Les formations et les structures d’accueil pour les traducteurs sont rares

La formation des traducteurs dans le monde arabe a également été abordée par Ranya Bakr des éditions égyptiennes Al Arabi. S’il existe depuis peu quelques ateliers de traduction prometteurs au Caire, la plupart des traducteurs restent des universitaires.

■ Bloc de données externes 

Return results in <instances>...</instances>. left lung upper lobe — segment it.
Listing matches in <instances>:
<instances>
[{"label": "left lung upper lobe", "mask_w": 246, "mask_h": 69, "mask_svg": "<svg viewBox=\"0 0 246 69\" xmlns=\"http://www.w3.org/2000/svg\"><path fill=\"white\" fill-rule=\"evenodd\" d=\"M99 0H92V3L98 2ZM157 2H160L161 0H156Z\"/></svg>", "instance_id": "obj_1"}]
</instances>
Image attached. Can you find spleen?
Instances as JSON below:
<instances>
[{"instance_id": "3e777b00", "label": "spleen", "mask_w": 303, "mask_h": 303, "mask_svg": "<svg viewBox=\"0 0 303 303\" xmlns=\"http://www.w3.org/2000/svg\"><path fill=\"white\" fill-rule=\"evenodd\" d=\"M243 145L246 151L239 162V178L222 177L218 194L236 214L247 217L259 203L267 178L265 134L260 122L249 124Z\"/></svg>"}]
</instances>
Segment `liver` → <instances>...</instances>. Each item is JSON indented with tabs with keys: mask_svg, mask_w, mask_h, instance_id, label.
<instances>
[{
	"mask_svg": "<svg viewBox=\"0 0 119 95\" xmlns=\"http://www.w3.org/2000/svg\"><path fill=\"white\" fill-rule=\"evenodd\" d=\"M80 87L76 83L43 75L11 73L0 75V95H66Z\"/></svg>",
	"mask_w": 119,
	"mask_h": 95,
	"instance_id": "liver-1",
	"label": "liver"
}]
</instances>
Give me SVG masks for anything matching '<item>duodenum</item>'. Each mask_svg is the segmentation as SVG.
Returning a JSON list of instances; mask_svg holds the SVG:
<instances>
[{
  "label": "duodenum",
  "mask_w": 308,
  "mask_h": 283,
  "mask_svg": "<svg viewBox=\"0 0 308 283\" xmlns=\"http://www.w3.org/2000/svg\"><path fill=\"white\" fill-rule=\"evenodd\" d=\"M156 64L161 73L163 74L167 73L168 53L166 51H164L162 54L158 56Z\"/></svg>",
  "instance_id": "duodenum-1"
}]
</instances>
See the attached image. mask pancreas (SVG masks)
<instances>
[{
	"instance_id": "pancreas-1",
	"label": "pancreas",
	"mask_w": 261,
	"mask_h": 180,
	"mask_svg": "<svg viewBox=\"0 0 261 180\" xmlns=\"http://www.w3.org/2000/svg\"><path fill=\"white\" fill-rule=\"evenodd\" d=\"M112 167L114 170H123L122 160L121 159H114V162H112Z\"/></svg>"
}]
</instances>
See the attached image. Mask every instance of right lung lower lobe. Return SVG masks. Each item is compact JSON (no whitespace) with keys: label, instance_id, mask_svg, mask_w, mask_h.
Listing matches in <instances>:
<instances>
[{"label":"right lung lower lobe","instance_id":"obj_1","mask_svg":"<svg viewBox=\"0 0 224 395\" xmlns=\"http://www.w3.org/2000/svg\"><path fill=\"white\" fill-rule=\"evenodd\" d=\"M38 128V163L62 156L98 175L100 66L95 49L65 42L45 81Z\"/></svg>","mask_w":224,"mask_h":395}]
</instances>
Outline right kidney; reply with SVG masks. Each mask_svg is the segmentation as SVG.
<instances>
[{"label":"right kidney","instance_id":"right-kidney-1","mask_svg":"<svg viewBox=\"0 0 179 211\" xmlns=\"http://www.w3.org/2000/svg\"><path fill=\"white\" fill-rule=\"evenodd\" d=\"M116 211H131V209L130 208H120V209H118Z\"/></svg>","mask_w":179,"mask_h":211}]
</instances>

Jörn Cambreleng, directeur de l’association Atlas et fondateur de la Fabrique de traducteurs, un programme qui s’adresse à des traducteurs étrangers du monde entier traduisant du français, a partagé son expérience sur les trois ateliers destinés à la traduction franco-arabe organisés dans le cadre de cette formation. "C’était difficile de trouver de bons candidats, car les formations et les structures d’accueil pour les traducteurs sont rares dans les pays arabophones."

 

Ces échanges intenses autour des questions de traduction, mais aussi de choix éditoriaux et de stratégies commerciales se sont poursuivis au cours du programme qui comprenait également des visites dans les maisons d’édition, dans une librairie ou encore à la BNF et la présentation de Gallica. Et c’est à l’Iremmo que s’est déroulée une dernière séquence au cours de laquelle les éditeurs invités ont présenté une sélection de titres emblématiques de leur catalogue. L’occasion de prendre la mesure une nouvelle fois du dynamisme et de l’inventivité de cette édition arabe. Parmi les pistes évoquées à l’Iremmo, l’idée d’organiser le prochain Fellowship d’éditeurs de langue arabe, en février 2021, au moment du Model, le Maghreb et Orient des Livres dont l’Iremmo est partenaire, semble faire son chemin.